Education’s sacred cows are in danger.
And it could be a good thing.
The sudden, pandemic-induced rupture in education has seen several of its lodestars extinguished; education’s sacred cows, such as GCSEs, A-levels and indeed ‘going to school and sitting in a classroom’, have been put to pasture, and we (alongside many others) are wondering if this might actually be a good thing. What if, amongst all this chaos, a golden opportunity is lurking?
Is this the time to reboot education, to make it fit for purpose, to abandon the futile ‘knowledge transfer’ system of education that is draining the life out of teachers and learners alike? Could this be the opportunity we need to move to a learner-centred model, where the individual members of the student community form its beating heart, where people are the main drivers of what happens in school, rather than league tables and exam results? Is 2020 the year when we finally find ways of harnessing technology to engage learners – beyond sharing worksheets and PowerPoint slides?

End of the world as we know it?
Formal exams, which are pretty much the entire point of secondary education, have been scrapped. Learners, after two or three years of being told what they need to do to pass the exams, suddenly have no exams. They’ve just… vanished.
If they were as critical as they are made out to be, surely we would have fought tooth and nail to ensure these exams went ahead? If they are the passport to our children’s future, no pandemic would have got in the way of them.
The technology gap
‘School’ (which in most people’s minds means one teacher plus 30 students in a classroom) has been hastily reconstituted online. Sadly, in many cases, via dreary worksheets, PowerPoint presentations or exhortations to revise what has already been studied, continuing the model of ‘schooling’ rather than ‘learning’. Schools that had already successfully integrated technology into their learning, seem to be better placed to use it in a more sophisticated way, rather than just as a delivery system; Zoom lessons, group chats, webinars, sharing useful resources from all over the internet, engaging students with all the technology tools at their disposal. That’s all great if you know how, but to suddenly be forced to deliver online learning has left many schools struggling, leaving their pupils at a disadvantage.

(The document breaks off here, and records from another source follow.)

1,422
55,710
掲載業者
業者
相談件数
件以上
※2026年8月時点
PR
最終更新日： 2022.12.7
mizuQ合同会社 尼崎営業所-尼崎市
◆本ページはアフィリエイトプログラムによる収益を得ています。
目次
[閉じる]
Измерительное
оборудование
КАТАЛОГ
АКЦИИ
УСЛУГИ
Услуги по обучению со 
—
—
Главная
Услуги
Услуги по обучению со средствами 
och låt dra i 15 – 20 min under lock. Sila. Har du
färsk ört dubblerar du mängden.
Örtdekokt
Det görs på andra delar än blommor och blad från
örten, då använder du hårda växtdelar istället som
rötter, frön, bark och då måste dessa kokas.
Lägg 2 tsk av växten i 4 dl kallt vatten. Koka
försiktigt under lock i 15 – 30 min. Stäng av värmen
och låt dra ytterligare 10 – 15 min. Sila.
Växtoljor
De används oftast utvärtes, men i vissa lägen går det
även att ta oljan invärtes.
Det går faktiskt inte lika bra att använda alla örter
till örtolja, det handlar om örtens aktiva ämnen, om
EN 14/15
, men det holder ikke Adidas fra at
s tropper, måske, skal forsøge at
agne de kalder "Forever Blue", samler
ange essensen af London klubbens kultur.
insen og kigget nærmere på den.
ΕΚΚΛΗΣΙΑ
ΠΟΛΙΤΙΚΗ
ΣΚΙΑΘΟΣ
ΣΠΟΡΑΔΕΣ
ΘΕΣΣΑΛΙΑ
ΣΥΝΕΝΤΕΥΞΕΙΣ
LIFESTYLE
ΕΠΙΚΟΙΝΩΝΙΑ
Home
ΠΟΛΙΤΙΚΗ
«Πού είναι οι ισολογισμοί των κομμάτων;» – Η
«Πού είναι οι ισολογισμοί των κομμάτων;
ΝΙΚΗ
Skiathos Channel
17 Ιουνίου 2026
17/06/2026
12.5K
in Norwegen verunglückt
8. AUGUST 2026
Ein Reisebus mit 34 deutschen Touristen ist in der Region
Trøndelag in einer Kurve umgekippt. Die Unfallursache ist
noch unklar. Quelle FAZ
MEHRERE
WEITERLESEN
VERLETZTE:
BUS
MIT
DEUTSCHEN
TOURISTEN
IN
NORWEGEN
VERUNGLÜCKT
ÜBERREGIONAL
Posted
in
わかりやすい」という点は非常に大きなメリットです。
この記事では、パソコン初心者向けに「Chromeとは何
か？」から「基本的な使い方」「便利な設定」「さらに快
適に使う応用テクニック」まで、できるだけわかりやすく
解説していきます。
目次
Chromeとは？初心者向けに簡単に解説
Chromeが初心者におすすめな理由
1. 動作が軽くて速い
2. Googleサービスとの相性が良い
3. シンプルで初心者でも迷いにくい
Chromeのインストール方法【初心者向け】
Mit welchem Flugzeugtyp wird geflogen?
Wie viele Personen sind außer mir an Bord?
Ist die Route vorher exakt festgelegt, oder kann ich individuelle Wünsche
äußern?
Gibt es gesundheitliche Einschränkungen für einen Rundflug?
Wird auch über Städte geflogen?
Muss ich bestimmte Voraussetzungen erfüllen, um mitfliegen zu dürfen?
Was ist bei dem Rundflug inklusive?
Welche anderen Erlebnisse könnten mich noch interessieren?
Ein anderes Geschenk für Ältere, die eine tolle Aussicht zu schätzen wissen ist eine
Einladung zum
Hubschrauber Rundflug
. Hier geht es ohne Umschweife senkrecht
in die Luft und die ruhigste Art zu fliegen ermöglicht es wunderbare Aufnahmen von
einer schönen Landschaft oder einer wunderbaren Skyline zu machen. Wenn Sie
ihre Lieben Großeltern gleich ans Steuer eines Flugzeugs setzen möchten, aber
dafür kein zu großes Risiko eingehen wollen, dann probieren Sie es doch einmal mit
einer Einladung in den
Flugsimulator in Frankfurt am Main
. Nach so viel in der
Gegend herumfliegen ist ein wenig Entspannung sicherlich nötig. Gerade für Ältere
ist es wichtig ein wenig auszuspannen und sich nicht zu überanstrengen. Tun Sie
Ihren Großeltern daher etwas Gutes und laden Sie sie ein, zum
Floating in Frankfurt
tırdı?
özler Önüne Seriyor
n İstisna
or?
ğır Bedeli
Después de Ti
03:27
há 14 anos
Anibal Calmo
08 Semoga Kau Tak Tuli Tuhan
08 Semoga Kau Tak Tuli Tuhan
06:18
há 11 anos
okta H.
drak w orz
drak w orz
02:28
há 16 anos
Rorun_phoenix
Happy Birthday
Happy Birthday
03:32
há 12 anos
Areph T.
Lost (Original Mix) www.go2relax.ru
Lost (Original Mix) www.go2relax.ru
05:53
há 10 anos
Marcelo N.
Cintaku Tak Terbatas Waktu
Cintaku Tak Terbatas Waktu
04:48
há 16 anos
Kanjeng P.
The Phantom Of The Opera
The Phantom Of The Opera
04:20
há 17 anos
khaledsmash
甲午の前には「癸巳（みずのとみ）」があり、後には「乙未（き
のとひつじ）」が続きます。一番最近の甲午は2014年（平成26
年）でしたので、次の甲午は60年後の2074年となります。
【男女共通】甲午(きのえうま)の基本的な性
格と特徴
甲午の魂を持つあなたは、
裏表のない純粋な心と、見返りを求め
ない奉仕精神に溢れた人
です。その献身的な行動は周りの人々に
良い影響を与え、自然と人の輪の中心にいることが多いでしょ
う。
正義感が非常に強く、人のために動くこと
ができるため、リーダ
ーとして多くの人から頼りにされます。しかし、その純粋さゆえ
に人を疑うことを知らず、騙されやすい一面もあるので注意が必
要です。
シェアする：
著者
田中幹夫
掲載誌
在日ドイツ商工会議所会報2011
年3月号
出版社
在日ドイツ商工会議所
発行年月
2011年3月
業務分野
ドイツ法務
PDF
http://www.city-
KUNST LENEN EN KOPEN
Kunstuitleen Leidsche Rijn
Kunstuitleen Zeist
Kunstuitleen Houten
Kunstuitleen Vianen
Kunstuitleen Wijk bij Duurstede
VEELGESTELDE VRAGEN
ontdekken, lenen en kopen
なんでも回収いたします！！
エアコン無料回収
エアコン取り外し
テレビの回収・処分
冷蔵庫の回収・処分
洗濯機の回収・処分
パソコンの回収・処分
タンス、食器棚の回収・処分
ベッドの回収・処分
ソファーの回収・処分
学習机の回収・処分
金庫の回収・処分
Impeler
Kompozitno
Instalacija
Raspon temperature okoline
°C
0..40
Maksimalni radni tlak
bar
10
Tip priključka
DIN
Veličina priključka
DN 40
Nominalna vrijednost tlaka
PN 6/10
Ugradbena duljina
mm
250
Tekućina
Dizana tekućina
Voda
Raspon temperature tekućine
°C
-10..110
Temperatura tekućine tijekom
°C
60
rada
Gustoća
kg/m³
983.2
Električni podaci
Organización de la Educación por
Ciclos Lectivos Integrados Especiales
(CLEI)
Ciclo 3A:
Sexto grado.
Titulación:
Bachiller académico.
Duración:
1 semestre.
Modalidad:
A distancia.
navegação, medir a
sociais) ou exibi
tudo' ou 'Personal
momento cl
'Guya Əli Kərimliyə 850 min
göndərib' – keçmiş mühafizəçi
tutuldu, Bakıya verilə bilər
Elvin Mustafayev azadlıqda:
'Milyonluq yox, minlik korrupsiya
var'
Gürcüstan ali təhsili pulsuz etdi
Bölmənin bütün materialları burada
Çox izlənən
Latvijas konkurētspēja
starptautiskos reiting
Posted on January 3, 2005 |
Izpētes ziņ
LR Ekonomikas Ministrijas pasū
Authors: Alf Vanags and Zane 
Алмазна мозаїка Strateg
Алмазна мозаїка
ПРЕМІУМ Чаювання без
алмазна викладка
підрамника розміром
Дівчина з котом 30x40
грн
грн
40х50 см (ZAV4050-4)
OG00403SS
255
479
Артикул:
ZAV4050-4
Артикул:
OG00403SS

What the pandemic has exposed is the vast differences in how schools use technology and the lack of a coherent policy or funding to bring everyone up to speed. Perhaps now this inequality has been exposed, we can find a way to fix it? We also need to ensure all learners have access to decent technology, at home and at school, to go some way towards levelling the playing field. With that, there comes the issue of broadband connectivity: you can’t Zoom if your bandwidth isn’t up to snuff and we’re a long way from the day when every household has sufficiently decent broadband to enable every learner to get, and stay, online whenever they need to.
New freedoms
Released from ‘cells and bells’, with fixed length lessons in standard classrooms, demarcated by bells, lunch and break, learners can study when they want to, at a time that suits them. Without the ‘sage on the stage’ telling them what to do, learners are free to use the vast resources of the internet (ironically via the very technology so frequently banned in classrooms, despite being the most amazing portal to knowledge ever invented), asking for help when they need it, no longer confined to a single textbook or yet more worksheets.
The question is, with these new freedoms, seeing how technology could enable learning anywhere and anytime (if done well, with appropriate funding, training and policies), combined with the evidence that GCSEs and A-levels are not sacrosanct, will the genie go back into the bottle? Do we want it to?
The new normal?
The ‘old normal’ in education isn’t fit for purpose. It doesn’t equip learners with the skills they need to make a useful contribution to the world, to find the job that’s right for them and to lead fulfilled lives enriched by lifelong learning. Innovative educators have known this for some time and some trailblazers are experimenting with environments where learners are in charge. Giving learners autonomy and agency is empowering; being told what to do encourages passivity and an inability to cope with uncertainty. In real life there is rarely one right answer, we have to assess options, use our critical faculties to work things out. Being told what to do all the time robs children of the skills they need to succeed.

All of these schools, and many more (see Berlin Metropolitan School, Dulwich College, Queen Anne’s School, are challenging the status quo because they know the original model of education is no longer working; it’s no longer enough. In fact, many of our customers are brave and bold pioneers, who know traditional learning environments are no longer adequate. It’s time we all caught up with the innovators and, having acknowledged through this pandemic that so much of what we assumed was sacred isn’t, now is the time to embrace that change.